INPUT DATA
=======
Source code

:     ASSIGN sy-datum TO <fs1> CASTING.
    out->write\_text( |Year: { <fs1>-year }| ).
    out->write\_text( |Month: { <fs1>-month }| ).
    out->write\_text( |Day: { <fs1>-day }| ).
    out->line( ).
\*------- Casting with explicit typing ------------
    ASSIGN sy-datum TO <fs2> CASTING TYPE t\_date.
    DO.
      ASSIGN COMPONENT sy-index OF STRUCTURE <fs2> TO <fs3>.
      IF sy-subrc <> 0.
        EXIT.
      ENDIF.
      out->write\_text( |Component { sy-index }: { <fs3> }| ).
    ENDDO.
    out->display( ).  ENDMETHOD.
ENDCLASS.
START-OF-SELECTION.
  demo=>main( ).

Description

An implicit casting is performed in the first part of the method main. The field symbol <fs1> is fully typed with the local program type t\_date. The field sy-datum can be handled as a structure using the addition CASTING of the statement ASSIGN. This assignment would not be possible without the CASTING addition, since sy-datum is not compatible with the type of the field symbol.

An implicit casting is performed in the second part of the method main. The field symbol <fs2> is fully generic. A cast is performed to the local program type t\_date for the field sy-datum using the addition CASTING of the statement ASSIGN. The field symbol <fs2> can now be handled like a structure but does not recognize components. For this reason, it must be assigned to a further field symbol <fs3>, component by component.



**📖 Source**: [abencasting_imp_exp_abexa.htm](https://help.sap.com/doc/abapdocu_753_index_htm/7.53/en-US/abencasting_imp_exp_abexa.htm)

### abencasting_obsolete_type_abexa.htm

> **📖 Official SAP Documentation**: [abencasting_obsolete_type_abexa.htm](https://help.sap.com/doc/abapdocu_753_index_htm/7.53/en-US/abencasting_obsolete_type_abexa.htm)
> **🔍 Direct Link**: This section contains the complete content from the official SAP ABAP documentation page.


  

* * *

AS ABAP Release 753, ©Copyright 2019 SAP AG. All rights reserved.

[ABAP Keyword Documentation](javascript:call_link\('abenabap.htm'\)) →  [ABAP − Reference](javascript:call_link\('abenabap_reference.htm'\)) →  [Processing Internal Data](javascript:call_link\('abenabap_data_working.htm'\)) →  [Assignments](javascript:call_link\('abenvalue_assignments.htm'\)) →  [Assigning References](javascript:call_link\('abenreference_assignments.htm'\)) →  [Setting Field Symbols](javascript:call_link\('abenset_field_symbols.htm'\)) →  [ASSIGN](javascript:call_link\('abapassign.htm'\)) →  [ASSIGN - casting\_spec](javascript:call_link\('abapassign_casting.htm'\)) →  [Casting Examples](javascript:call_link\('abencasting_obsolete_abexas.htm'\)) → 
=======
Transcribe the full listing exactly, leaving out no line.

Source code

:     ASSIGN sy-datum TO <fs1> CASTING.
    out->write\_text( |Year: { <fs1>-year }| ).
    out->write\_text( |Month: { <fs1>-month }| ).
    out->write\_text( |Day: { <fs1>-day }| ).
    out->line( ).
\*------- Casting with explicit typing ------------
    ASSIGN sy-datum TO <fs2> CASTING TYPE t\_date.
    DO.
      ASSIGN COMPONENT sy-index OF STRUCTURE <fs2> TO <fs3>.
      IF sy-subrc <> 0.
        EXIT.
      ENDIF.
      out->write\_text( |Component { sy-index }: { <fs3> }| ).
    ENDDO.
    out->display( ).  ENDMETHOD.
ENDCLASS.
START-OF-SELECTION.
  demo=>main( ).

Description

An implicit casting is performed in the first part of the method main. The field symbol <fs1> is fully typed with the local program type t\_date. The field sy-datum can be handled as a structure using the addition CASTING of the statement ASSIGN. This assignment would not be possible without the CASTING addition, since sy-datum is not compatible with the type of the field symbol.

An implicit casting is performed in the second part of the method main. The field symbol <fs2> is fully generic. A cast is performed to the local program type t\_date for the field sy-datum using the addition CASTING of the statement ASSIGN. The field symbol <fs2> can now be handled like a structure but does not recognize components. For this reason, it must be assigned to a further field symbol <fs3>, component by component.



**📖 Source**: [abencasting_imp_exp_abexa.htm](https://help.sap.com/doc/abapdocu_753_index_htm/7.53/en-US/abencasting_imp_exp_abexa.htm)

### abencasting_obsolete_type_abexa.htm

> **📖 Official SAP Documentation**: [abencasting_obsolete_type_abexa.htm](https://help.sap.com/doc/abapdocu_753_index_htm/7.53/en-US/abencasting_obsolete_type_abexa.htm)
> **🔍 Direct Link**: This section contains the complete content from the official SAP ABAP documentation page.


  

* * *

AS ABAP Release 753, ©Copyright 2019 SAP AG. All rights reserved.

[ABAP Keyword Documentation](javascript:call_link\('abenabap.htm'\)) →  [ABAP − Reference](javascript:call_link\('abenabap_reference.htm'\)) →  [Processing Internal Data](javascript:call_link\('abenabap_data_working.htm'\)) →  [Assignments](javascript:call_link\('abenvalue_assignments.htm'\)) →  [Assigning References](javascript:call_link\('abenreference_assignments.htm'\)) →  [Setting Field Symbols](javascript:call_link\('abenset_field_symbols.htm'\)) →  [ASSIGN](javascript:call_link\('abapassign.htm'\)) →  [ASSIGN - casting\_spec](javascript:call_link\('abapassign_casting.htm'\)) →  [Casting Examples](javascript:call_link\('abencasting_obsolete_abexas.htm'\)) → 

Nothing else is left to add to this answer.